While 12-year-old Zachary Reyna fights for his life against a brain-eating parasite, the Florida Department of Health has issued a warning for swimmers.
High water temperatures and low water levels provide the perfect breeding ground for this rare amoeba, called Naegleria fowleri, officials said. They warned the public “… to be wary when swimming, jumping or diving in freshwater” with these conditions.
Zachary’s family told CNN affiliate WBBH-TV that the boy was kneeboarding with friends in a water-filled ditch by his house on August 3. He slept the entire next day.
Zachary is an active seventh-grader, his family said, so sleeping that much was unusual. His mother took him to the hospital immediately. He had brain surgery, and doctors diagnosed him with primary amoebic meningoencephalitis, according to WBBH. The family said he is currently in the intensive care unit at the Miami Children’s Hospital.
The Centers for Disease Control and Prevention said it has been in touch with Zachary’s doctors and has released the same experimental anti-amoeba drug used to treat 12-year-old Kali Hardig recently in Arkansas. The Arkansas girl is only the third person in the last 50 years to survive this deadly parasite.
Zachary’s family is hoping he becomes No. 4.
“He’s strong,” his brother, Brandon Villarreal, told WBBH. “He’s really, really strong.”
Getting Naegleria fowleri is extremely rare; between 2001 and 2010, there were only 32 reported cases in the United States, according to the CDC. Most of the cases have been in the Southeast.
The cases are nearly always deadly, but Kali’s condition is giving the Reyna family some hope.
The Arkansas girl was infected with the same parasite a couple of weeks ago and was in the intensive care unit at Arkansas Children’s Hospital in Little Rock.
She is in rehab, which is “really a great sign for her,” hospital spokesman Tom Bonner said Tuesday. She is listed in fair condition.
Kali has shown so much progress that she can now sign her name, her mother, Traci Hardig, told Bonner. Kali can’t talk yet because of a sore throat from the breathing tube and the general grogginess she feels from medication, Bonner said.
Naegleria fowleri is found in hot springs and warm freshwater, most often in the Southeastern United States. The amoeba enters the body through the nose and travels to the brain. There is no danger of infection from drinking contaminated water, the CDC said.
“This infection is one of the most severe infections that we know of,” Dr. Dirk Haselow of the Arkansas Department of Health told CNN affiliate WMC-TV about Kali’s case. “Ninety-nine percent of people who get it die.”
Dr. Sanjiv Pasala, one of Kali’s attending physicians, said doctors immediately started treating the girl with Impavido, an experimental anti-amoeba drug they received directly from the CDC. They also reduced the girl’s feverish body temperature to 93 degrees. Doctors have used that technique in some brain injury cases as a way to preserve undamaged brain tissue.

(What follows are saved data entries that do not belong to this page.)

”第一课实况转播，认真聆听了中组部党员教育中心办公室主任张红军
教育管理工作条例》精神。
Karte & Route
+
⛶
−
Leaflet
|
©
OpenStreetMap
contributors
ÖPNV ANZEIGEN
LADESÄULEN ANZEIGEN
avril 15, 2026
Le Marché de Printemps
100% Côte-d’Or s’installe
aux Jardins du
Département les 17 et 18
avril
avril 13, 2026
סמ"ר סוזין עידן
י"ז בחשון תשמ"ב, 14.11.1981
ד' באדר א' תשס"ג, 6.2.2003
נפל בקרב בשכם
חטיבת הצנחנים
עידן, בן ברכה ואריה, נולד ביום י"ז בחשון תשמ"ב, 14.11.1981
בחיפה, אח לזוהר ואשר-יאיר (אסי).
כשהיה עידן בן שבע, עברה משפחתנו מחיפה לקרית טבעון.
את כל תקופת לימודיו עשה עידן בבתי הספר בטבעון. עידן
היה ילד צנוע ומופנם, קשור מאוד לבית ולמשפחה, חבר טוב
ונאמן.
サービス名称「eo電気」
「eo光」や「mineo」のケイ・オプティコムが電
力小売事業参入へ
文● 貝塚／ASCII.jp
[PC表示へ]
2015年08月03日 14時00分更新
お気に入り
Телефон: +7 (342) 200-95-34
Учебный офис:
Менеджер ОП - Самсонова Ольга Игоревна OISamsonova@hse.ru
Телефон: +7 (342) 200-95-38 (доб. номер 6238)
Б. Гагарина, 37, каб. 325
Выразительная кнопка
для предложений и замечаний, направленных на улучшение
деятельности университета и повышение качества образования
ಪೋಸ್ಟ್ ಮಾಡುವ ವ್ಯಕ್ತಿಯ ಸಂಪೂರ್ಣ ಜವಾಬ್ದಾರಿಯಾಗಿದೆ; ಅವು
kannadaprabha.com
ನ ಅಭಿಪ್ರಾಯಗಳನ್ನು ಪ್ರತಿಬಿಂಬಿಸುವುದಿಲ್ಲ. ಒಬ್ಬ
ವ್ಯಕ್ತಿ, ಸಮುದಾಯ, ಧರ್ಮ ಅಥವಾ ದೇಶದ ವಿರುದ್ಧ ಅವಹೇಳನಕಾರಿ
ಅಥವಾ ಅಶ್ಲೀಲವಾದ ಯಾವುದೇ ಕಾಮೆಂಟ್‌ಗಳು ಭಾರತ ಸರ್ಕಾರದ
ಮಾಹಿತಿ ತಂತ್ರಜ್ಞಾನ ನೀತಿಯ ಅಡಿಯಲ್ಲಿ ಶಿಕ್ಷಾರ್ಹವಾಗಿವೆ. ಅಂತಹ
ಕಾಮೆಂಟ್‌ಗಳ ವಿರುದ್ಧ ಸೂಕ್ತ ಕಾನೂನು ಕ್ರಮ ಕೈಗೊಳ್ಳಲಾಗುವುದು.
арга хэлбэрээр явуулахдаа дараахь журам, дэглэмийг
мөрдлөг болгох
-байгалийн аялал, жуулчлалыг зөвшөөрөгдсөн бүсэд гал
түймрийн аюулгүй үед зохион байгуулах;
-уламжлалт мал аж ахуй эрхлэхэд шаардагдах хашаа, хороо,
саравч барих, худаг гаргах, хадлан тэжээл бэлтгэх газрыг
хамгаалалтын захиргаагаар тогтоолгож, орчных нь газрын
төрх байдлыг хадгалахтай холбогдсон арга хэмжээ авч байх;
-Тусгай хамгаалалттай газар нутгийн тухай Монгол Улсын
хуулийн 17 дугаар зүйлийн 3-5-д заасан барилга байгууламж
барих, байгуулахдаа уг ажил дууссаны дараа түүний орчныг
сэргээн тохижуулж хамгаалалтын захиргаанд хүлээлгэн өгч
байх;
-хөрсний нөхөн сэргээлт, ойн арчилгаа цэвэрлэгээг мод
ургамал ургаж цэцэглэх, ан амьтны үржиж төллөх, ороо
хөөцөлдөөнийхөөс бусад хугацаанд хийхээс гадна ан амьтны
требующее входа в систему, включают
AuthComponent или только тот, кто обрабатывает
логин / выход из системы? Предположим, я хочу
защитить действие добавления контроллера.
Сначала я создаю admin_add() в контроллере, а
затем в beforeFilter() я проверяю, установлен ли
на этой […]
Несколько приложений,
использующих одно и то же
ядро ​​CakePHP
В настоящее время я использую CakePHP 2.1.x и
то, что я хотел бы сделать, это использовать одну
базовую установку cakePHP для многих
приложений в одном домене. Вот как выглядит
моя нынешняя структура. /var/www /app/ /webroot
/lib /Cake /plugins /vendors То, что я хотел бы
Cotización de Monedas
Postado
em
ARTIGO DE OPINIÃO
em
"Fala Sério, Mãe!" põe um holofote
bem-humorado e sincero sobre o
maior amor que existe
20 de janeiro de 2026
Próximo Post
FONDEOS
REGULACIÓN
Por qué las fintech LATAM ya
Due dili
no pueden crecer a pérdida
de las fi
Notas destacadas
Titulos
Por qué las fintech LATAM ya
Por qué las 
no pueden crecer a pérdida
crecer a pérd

Several weeks ago, doctors checked the girl’s cerebral spinal fluid and could not find any presence of the amoeba.
Willow Springs Water Park in Little Rock is the most likely source of Kali’s infection, the Arkansas Department of Health said. Another case of the same parasite was reported in 2010 and was possibly linked to Willow Springs, a three-acre sand-bottom, spring-fed lake.
“Based on the occurrence of two cases of this rare infection in association with the same body of water and the unique features of the park, the ADH has asked the owner of Willow Springs to voluntarily close the water park to ensure the health and safety of the public,” the health department said.
Willow Springs’ website says its water is pH-balanced, chemically treated, chlorinated and routinely monitored by the health department.
The first symptoms of primary amoebic meningoencephalitis appear one to seven days after infection, including headache, fever, nausea, vomiting and a stiff neck, according to the CDC.
“Later symptoms include confusion, lack of attention to people and surroundings, loss of balance, seizures and hallucinations,” the agency website says. “After the start of symptoms, the disease progresses rapidly and usually causes death within one to 12 days.”
Here are some tips from the CDC to help lower the risk of infection:
• Avoid swimming in freshwater when the water temperature is high and the water level is low.
• Hold your nose shut or use nose clips.
• Avoid stirring up the sediment while wading in shallow, warm freshwater areas.
• If you are irrigating, flushing or rinsing your sinuses (for example, by using a neti pot), use water that has been distilled or sterilized.